The people of Moria are not UNHCR refugees. They will therefore have to complete their asylum procedure here, before it must prove that they are refugees and are allowed to stay in the Netherlands.

As has now been agreed, one hundred fewer of these UNHCR refugees will be admitted next year. Suppose everyone from Moria is allowed to stay in the Netherlands, it will not cost the taxpayer an extra euro.

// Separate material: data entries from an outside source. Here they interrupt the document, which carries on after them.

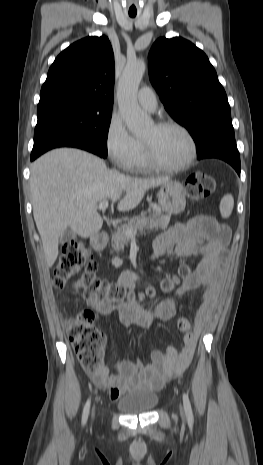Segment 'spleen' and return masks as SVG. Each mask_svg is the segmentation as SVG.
<instances>
[{
	"label": "spleen",
	"mask_w": 263,
	"mask_h": 465,
	"mask_svg": "<svg viewBox=\"0 0 263 465\" xmlns=\"http://www.w3.org/2000/svg\"><path fill=\"white\" fill-rule=\"evenodd\" d=\"M234 199L232 195H225L220 202V213L223 218H228L233 210Z\"/></svg>",
	"instance_id": "1"
}]
</instances>
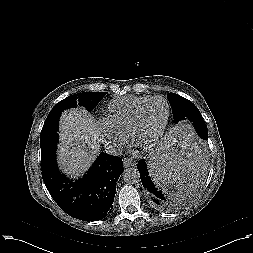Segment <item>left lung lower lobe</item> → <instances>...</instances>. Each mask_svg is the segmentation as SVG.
<instances>
[{
	"label": "left lung lower lobe",
	"instance_id": "obj_1",
	"mask_svg": "<svg viewBox=\"0 0 253 253\" xmlns=\"http://www.w3.org/2000/svg\"><path fill=\"white\" fill-rule=\"evenodd\" d=\"M189 153H191L190 159L193 162H197V165L189 175L185 176V185L175 192H170L162 180L161 182L158 181L153 174V178L150 177L148 169L151 171V168L145 159H141L138 162L137 169L140 173L142 185L146 188L148 200L154 208L162 211L177 208L189 194L195 191L202 179V172L206 163L203 144L198 140L196 142L193 141L191 146H189Z\"/></svg>",
	"mask_w": 253,
	"mask_h": 253
}]
</instances>
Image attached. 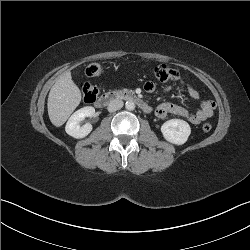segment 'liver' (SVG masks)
I'll list each match as a JSON object with an SVG mask.
<instances>
[{
    "instance_id": "obj_1",
    "label": "liver",
    "mask_w": 250,
    "mask_h": 250,
    "mask_svg": "<svg viewBox=\"0 0 250 250\" xmlns=\"http://www.w3.org/2000/svg\"><path fill=\"white\" fill-rule=\"evenodd\" d=\"M81 102V91L69 71L60 75L48 95V115L52 124L62 126Z\"/></svg>"
}]
</instances>
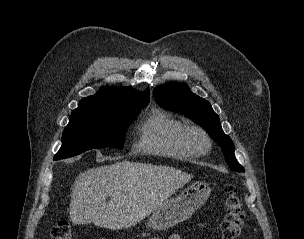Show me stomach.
Returning <instances> with one entry per match:
<instances>
[{
    "mask_svg": "<svg viewBox=\"0 0 304 239\" xmlns=\"http://www.w3.org/2000/svg\"><path fill=\"white\" fill-rule=\"evenodd\" d=\"M211 188L205 182H195L179 196L165 200L148 218L147 228L166 230L187 220L208 199Z\"/></svg>",
    "mask_w": 304,
    "mask_h": 239,
    "instance_id": "stomach-1",
    "label": "stomach"
}]
</instances>
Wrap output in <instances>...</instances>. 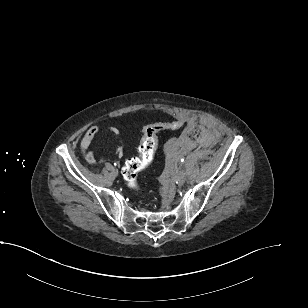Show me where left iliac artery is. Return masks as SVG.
Returning <instances> with one entry per match:
<instances>
[{
    "mask_svg": "<svg viewBox=\"0 0 308 308\" xmlns=\"http://www.w3.org/2000/svg\"><path fill=\"white\" fill-rule=\"evenodd\" d=\"M181 162H184V159H183V158L181 159Z\"/></svg>",
    "mask_w": 308,
    "mask_h": 308,
    "instance_id": "1",
    "label": "left iliac artery"
}]
</instances>
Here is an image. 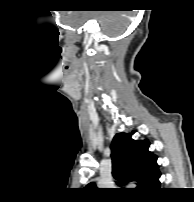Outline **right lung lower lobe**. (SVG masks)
Instances as JSON below:
<instances>
[{"instance_id":"right-lung-lower-lobe-1","label":"right lung lower lobe","mask_w":194,"mask_h":202,"mask_svg":"<svg viewBox=\"0 0 194 202\" xmlns=\"http://www.w3.org/2000/svg\"><path fill=\"white\" fill-rule=\"evenodd\" d=\"M159 189V187L158 188H156V189H154V190H152V191H155V190H158Z\"/></svg>"}]
</instances>
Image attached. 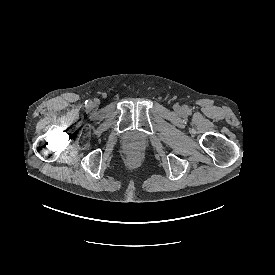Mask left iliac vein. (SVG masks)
Segmentation results:
<instances>
[{"mask_svg": "<svg viewBox=\"0 0 275 275\" xmlns=\"http://www.w3.org/2000/svg\"><path fill=\"white\" fill-rule=\"evenodd\" d=\"M176 110L180 111V110H181V107H180V106H177Z\"/></svg>", "mask_w": 275, "mask_h": 275, "instance_id": "1", "label": "left iliac vein"}]
</instances>
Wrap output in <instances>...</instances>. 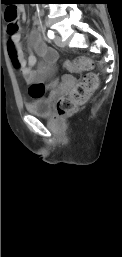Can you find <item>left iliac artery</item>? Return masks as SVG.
Listing matches in <instances>:
<instances>
[{"mask_svg": "<svg viewBox=\"0 0 122 257\" xmlns=\"http://www.w3.org/2000/svg\"><path fill=\"white\" fill-rule=\"evenodd\" d=\"M47 36H48V38H50V39H53V38L55 37L54 32H53L52 30H48Z\"/></svg>", "mask_w": 122, "mask_h": 257, "instance_id": "obj_1", "label": "left iliac artery"}]
</instances>
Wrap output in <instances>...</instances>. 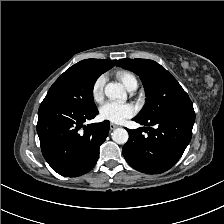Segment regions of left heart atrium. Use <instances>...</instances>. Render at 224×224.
Here are the masks:
<instances>
[{
	"label": "left heart atrium",
	"mask_w": 224,
	"mask_h": 224,
	"mask_svg": "<svg viewBox=\"0 0 224 224\" xmlns=\"http://www.w3.org/2000/svg\"><path fill=\"white\" fill-rule=\"evenodd\" d=\"M135 114V108L129 103L107 102L100 108L103 119L115 123H121Z\"/></svg>",
	"instance_id": "left-heart-atrium-1"
}]
</instances>
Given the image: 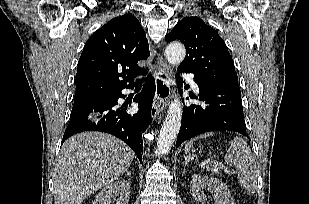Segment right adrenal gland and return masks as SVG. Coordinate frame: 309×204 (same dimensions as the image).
<instances>
[{"mask_svg": "<svg viewBox=\"0 0 309 204\" xmlns=\"http://www.w3.org/2000/svg\"><path fill=\"white\" fill-rule=\"evenodd\" d=\"M127 174L130 176V171H127Z\"/></svg>", "mask_w": 309, "mask_h": 204, "instance_id": "2a0ac1e0", "label": "right adrenal gland"}]
</instances>
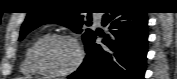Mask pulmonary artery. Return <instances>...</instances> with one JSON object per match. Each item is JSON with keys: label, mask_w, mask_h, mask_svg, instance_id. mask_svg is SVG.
Wrapping results in <instances>:
<instances>
[{"label": "pulmonary artery", "mask_w": 177, "mask_h": 79, "mask_svg": "<svg viewBox=\"0 0 177 79\" xmlns=\"http://www.w3.org/2000/svg\"><path fill=\"white\" fill-rule=\"evenodd\" d=\"M95 20H96V22H97L98 24L101 23V18H100L99 16H96V17H95Z\"/></svg>", "instance_id": "e3ab8cb5"}]
</instances>
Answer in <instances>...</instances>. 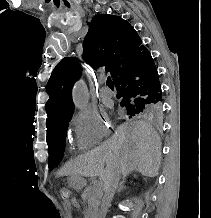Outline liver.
<instances>
[{
    "instance_id": "6515ba94",
    "label": "liver",
    "mask_w": 211,
    "mask_h": 218,
    "mask_svg": "<svg viewBox=\"0 0 211 218\" xmlns=\"http://www.w3.org/2000/svg\"><path fill=\"white\" fill-rule=\"evenodd\" d=\"M160 160V140L151 126L145 122H125L101 148L78 156L72 164L80 174L99 176V180L117 170L124 178L131 172L153 178L158 174ZM73 166L64 168V174H70Z\"/></svg>"
}]
</instances>
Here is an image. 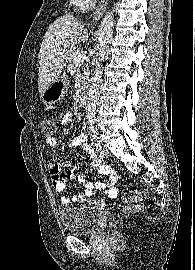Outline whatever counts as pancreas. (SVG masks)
Returning <instances> with one entry per match:
<instances>
[{
    "label": "pancreas",
    "instance_id": "pancreas-1",
    "mask_svg": "<svg viewBox=\"0 0 195 270\" xmlns=\"http://www.w3.org/2000/svg\"><path fill=\"white\" fill-rule=\"evenodd\" d=\"M74 53H72L68 59V65H67V70L71 74L76 73L77 71L81 70L83 68V74H84V81H86L89 78V72H88V67L86 64H84L83 61H76L74 59Z\"/></svg>",
    "mask_w": 195,
    "mask_h": 270
}]
</instances>
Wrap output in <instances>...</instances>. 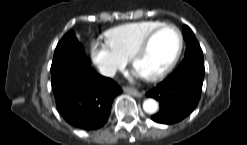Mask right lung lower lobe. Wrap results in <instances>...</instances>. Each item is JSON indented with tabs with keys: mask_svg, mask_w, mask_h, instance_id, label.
<instances>
[{
	"mask_svg": "<svg viewBox=\"0 0 247 145\" xmlns=\"http://www.w3.org/2000/svg\"><path fill=\"white\" fill-rule=\"evenodd\" d=\"M51 75L59 112L69 124L81 129L102 127L113 99L122 92L112 79L95 72L84 53L52 62Z\"/></svg>",
	"mask_w": 247,
	"mask_h": 145,
	"instance_id": "1",
	"label": "right lung lower lobe"
}]
</instances>
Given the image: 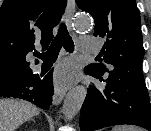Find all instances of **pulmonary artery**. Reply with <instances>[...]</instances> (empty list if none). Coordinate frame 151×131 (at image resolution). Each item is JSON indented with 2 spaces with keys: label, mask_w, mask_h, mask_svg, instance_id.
<instances>
[{
  "label": "pulmonary artery",
  "mask_w": 151,
  "mask_h": 131,
  "mask_svg": "<svg viewBox=\"0 0 151 131\" xmlns=\"http://www.w3.org/2000/svg\"><path fill=\"white\" fill-rule=\"evenodd\" d=\"M98 46V41L89 36L81 37L79 40V47L84 52H92Z\"/></svg>",
  "instance_id": "1"
}]
</instances>
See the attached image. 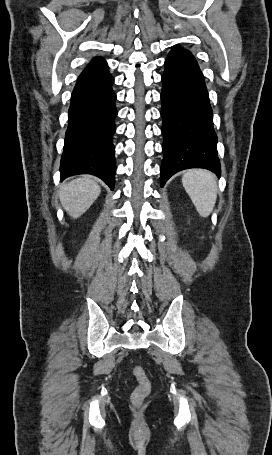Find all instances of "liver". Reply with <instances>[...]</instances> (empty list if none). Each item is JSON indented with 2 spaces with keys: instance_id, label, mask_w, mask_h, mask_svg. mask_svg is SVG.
I'll return each mask as SVG.
<instances>
[{
  "instance_id": "1",
  "label": "liver",
  "mask_w": 272,
  "mask_h": 455,
  "mask_svg": "<svg viewBox=\"0 0 272 455\" xmlns=\"http://www.w3.org/2000/svg\"><path fill=\"white\" fill-rule=\"evenodd\" d=\"M101 188L90 176H82L60 187L63 208L73 218L83 215L100 195Z\"/></svg>"
}]
</instances>
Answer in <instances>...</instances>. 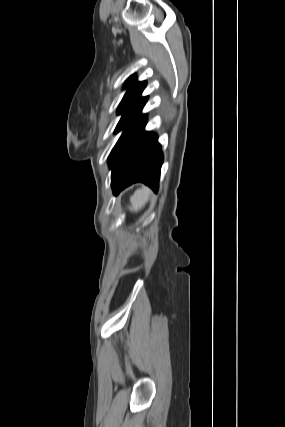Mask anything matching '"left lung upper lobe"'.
<instances>
[{
  "label": "left lung upper lobe",
  "mask_w": 285,
  "mask_h": 427,
  "mask_svg": "<svg viewBox=\"0 0 285 427\" xmlns=\"http://www.w3.org/2000/svg\"><path fill=\"white\" fill-rule=\"evenodd\" d=\"M145 86V81H136V75H132L131 77H129L124 84V87L128 88V90L118 107V114H122V117L115 129V132L124 129L122 136L141 116V110L144 107L148 98L141 97V93L144 90Z\"/></svg>",
  "instance_id": "5c2ea615"
}]
</instances>
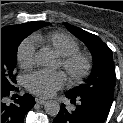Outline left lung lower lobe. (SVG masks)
<instances>
[{
  "label": "left lung lower lobe",
  "mask_w": 123,
  "mask_h": 123,
  "mask_svg": "<svg viewBox=\"0 0 123 123\" xmlns=\"http://www.w3.org/2000/svg\"><path fill=\"white\" fill-rule=\"evenodd\" d=\"M66 97L71 99V103L78 100L79 104L72 112L67 111L65 105L62 104L53 123H104L112 105V100L99 96H77L66 92Z\"/></svg>",
  "instance_id": "0a47b994"
}]
</instances>
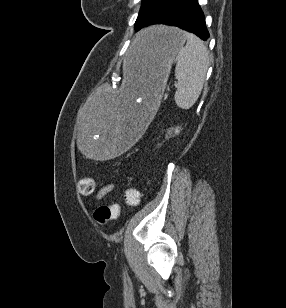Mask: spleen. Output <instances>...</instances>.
Returning a JSON list of instances; mask_svg holds the SVG:
<instances>
[{
    "instance_id": "obj_1",
    "label": "spleen",
    "mask_w": 286,
    "mask_h": 308,
    "mask_svg": "<svg viewBox=\"0 0 286 308\" xmlns=\"http://www.w3.org/2000/svg\"><path fill=\"white\" fill-rule=\"evenodd\" d=\"M187 40L179 53L175 68L178 80L174 99L181 109H190L197 101L209 67V54L204 43L194 34L184 32Z\"/></svg>"
}]
</instances>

This costs our asylum policy

But the asylum process that the 100 refugees are now entering does cost money. The national government itself calculated that the reception of an asylum seeker costs an average of 27,900 euros annually. This concerns, among other things, housing, health care, living expenses and the personnel costs of the Central Agency for the Reception of Asylum Seekers (COA).

The COA will receive more than 606 million euros from the treasury this year, it has been estimated. Although that is just under half of the complete migration budget. Another major expense is the Immigration and Naturalization Service (IND). He will receive 414 million euros.


The IND processes asylum applications and is therefore examining whether people from Moria are allowed to stay in the Netherlands. If we put those hundred in perspective, there are not many.

It is expected that 29,500 asylum seekers will come to the Netherlands this year. The costs for the IND per asylum seeker are just over 14,000 euros.

If we add that 14,000 euros to the 27,900 euros, we come to 41,900 euros per asylum seeker. Multiply that amount by 29,500 asylum seekers and we arrive at over 1.2 billion euros. And that is also the amount for migration in the national budget this year.


Childcare is more expensive than adult childcare, because guardianship duties have to be arranged.

The second largest cost item on our migration budget is therefore Nidos, the organization that takes care of children and young people who have fled to the Netherlands. So half of the Moria refugees are helped by Nidos. This concerns unaccompanied minor foreign nationals (UMA).

Custody institution

The costs incurred by Nidos for these unaccompanied minors are estimated at more than 28,900 euros per child. They pay for the supervision, but also for finding accommodation and a school. “We are a guardianship institution. We do the same thing a parent does,” explains spokesperson Elsbeth Faber.

Unaccompanied minors are placed in a foster family until they are fifteen. This also applies to the fifty ‘Moria children’. Older children first go to an asylum seekers’ center and are only placed with a foster family when they have a residence permit.


As said before, taking in the 100 refugees from Moria costs exactly zero extra. Nothing extra, but it does cost money. If we use the above figures, we can make a rough estimate.

The admission of fifty adults costs 2,095,000 euros. Admitting fifty children under fifteen costs 2,145,000 euros. Together that is 4,240,000 euros.

Since it concerns people, each with their own needs and help, there is no precise price tag to be attached.